Source data
===
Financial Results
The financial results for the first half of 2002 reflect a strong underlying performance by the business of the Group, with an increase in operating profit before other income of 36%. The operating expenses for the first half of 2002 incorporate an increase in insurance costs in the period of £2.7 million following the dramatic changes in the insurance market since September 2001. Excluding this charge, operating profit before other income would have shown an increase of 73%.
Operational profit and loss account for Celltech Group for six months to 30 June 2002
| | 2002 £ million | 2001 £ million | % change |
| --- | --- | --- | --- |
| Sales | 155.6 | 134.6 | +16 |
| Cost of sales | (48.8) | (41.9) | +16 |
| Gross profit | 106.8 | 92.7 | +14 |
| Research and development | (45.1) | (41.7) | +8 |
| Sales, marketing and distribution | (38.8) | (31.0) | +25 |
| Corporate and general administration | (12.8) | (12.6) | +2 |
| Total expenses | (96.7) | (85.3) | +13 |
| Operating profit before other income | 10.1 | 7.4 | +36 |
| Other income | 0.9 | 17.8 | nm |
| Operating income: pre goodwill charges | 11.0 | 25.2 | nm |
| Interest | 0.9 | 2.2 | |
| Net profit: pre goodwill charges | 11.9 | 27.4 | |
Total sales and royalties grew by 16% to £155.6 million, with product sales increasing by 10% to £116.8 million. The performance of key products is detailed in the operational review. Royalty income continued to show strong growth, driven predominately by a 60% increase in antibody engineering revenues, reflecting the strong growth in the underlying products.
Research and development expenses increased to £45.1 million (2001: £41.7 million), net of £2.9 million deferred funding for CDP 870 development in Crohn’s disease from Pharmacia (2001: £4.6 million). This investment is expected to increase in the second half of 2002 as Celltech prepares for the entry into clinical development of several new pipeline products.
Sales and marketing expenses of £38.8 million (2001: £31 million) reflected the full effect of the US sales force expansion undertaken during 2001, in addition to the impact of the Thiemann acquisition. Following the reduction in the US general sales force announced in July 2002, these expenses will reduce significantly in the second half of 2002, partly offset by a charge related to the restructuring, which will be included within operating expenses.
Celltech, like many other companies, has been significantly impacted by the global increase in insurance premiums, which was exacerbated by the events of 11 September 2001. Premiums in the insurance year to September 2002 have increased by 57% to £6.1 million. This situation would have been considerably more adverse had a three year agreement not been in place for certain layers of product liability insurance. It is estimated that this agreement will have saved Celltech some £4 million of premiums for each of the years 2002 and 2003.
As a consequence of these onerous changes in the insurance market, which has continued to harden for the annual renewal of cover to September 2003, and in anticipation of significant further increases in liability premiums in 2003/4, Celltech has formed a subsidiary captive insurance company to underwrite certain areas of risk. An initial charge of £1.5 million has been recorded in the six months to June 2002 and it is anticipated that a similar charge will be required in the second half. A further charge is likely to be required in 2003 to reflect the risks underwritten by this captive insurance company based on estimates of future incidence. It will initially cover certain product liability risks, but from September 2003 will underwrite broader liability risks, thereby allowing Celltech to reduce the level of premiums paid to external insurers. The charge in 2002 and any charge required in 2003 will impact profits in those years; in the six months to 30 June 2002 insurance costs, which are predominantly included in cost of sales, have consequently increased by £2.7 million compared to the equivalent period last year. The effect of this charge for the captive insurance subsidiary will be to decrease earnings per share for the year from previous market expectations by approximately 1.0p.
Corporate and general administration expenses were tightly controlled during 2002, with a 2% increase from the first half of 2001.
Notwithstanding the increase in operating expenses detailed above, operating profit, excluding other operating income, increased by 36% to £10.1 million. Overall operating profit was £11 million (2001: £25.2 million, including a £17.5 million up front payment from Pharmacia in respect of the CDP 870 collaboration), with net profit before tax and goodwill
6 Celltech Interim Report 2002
===
Directions for this task >> For the data above, state how many of its lines contain the word "during", giving no other text.

Solved problem >> 2